With the Atlanta Braves training in Florida, Patch is inspired to share our town's rich baseball history. Too much to fit in one week, so ya'll to stand by for more in the coming month.

Gone… the sand lot.

Gone… the players.

Gone… the cheering crowds.

Decades before baseball players demanded multi-million dollar salaries, before boys and girls of all backgrounds played in organized Little Leagues, the game of baseball was in its infancy. 

And Norcross was right in the middle of baseball's early days, with its grassroots team at what is now Lillian Webb Park. During the 1920s more players per capita drafted to the major league from Norcross than from any other small town in America.

Town teams became increasingly popular around the country after the Civil War had ended.  Soldiers, standing for both the north and the south, learned the game from officers who had taken to it while attending West Point. ‘Rounders' sprung out of a need for troops to relax between skirmishes. Boys of the blue and the grey took up hickory limbs and rocks on would-be battlefields for a brief escape from the frightful fray.

Gaining popularity with the invention of a cork centered ball, the game became a crowd pleaser. Instead of dead balls rolling past slow moving infielders, the cork center allowed batters to sail a hit skyward.  Boys with big bats, strong arms or swift feet showed off their skills and entire towns closed their shops, left their tractors, and rolled up the sidewalks to enjoy an afternoon or evening of games.  

Norcross was especially keen on the game and teams of local boys thrilled folks who really had not much else entertainment to escape to. Jack Trimble, a slave descendant, was good enough to play the game on the same level, but before Jackie Robinson broke the color barrier, Trimble wasn’t allowed on the little city field. 

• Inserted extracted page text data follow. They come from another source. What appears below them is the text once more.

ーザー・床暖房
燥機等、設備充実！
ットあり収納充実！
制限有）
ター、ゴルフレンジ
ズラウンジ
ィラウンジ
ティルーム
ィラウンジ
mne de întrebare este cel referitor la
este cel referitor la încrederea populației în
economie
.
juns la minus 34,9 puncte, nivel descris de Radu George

Trimble, swift and good with fly balls,  rode a bus into Atlanta to team up with the Black Crackers while just a block from the Norcross depot there was an open lot with sandbags for bases, a hillside for bleachers, and  weedy patches of grass for an outfield.

Fans walked from miles away to root, root, root for the home team.  Old timers recall that baseball was the biggest thing around in those days and well into the 1960s, mostly because there wasn’t much else to do!

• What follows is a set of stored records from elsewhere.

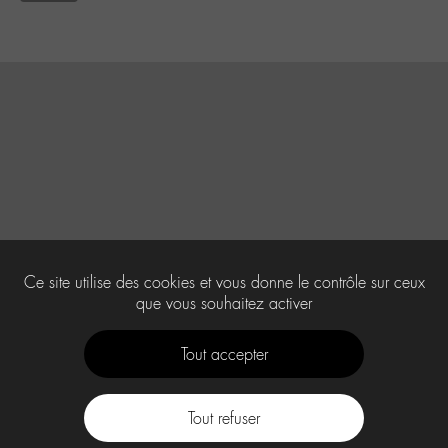
Ce site utilise des cookies et vous donne le contrôle sur ceux
que vous souhaitez activer
Tout accepter
Tout refuser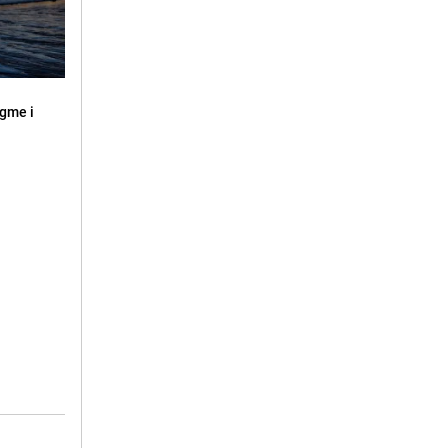
ugme i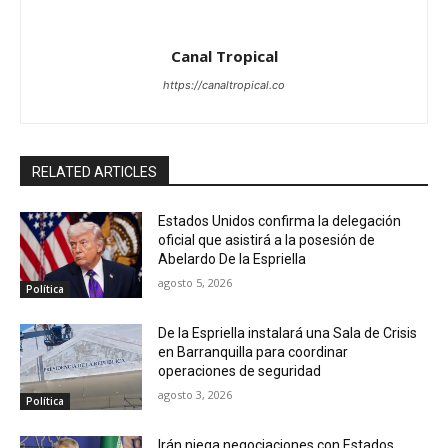
Canal Tropical
https://canaltropical.co
RELATED ARTICLES
Estados Unidos confirma la delegación
oficial que asistirá a la posesión de
Abelardo De la Espriella
agosto 5, 2026
Política
De la Espriella instalará una Sala de Crisis
en Barranquilla para coordinar
operaciones de seguridad
agosto 3, 2026
Política
Irán niega negociaciones con Estados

Longtime mayor of Norcross, Lillian Webb for whom the park is named, enjoyed the games as a young girl.  “I walked over, like most people did, on Wednesday nights and Saturdays,” she reminisces.  “From spring through summer, ‘baseball season,’ all the stores closed because everyone was over there at the field together.”

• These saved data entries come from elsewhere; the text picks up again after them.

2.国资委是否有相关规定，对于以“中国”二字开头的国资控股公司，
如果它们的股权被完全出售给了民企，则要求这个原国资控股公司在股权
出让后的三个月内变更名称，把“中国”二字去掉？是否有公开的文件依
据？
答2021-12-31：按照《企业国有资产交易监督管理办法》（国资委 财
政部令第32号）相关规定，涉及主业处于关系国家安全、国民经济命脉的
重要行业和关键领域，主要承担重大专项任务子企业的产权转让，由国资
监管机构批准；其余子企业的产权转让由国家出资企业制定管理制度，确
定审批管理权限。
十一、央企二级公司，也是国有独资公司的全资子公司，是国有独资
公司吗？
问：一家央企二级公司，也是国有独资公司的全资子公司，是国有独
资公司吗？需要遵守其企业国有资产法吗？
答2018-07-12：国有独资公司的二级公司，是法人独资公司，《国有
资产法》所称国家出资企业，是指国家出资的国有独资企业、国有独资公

High school as well as town teams rallied to play against teams traveling in from around Gwinnett County and Georgia. The National Biscuit Company caught on to the games’ fan popularity and began rolling horse, and later motor, drawn wagons around from town to town offering up concessions of crackers and cakes. 

The company, later renamed "Nabisco," became the game’s first concessionaires and even the players would sometimes be paid with the baked goods off the back of the trucks.  During the Depression boys joined up with teams just to carry home a fruit cake or a loaf of bread.

Scouts followed the town teams looking for emerging talent, and Norcross did not disappoint. As radio was born, professional clubs began to entice young men by offering more than just a cake or box of crackers for payment. 

With the backing of local baseball fan and school coach, Edwin ‘Pop’ Dean, as well as some of the local businesses, several Norcross players left the little southern railway town seeking fame and fortune on the cool green grass of rapidly growing big city fields. The lucky ones signed modest contracts agreeing to play semi-pro ball for $100 a month.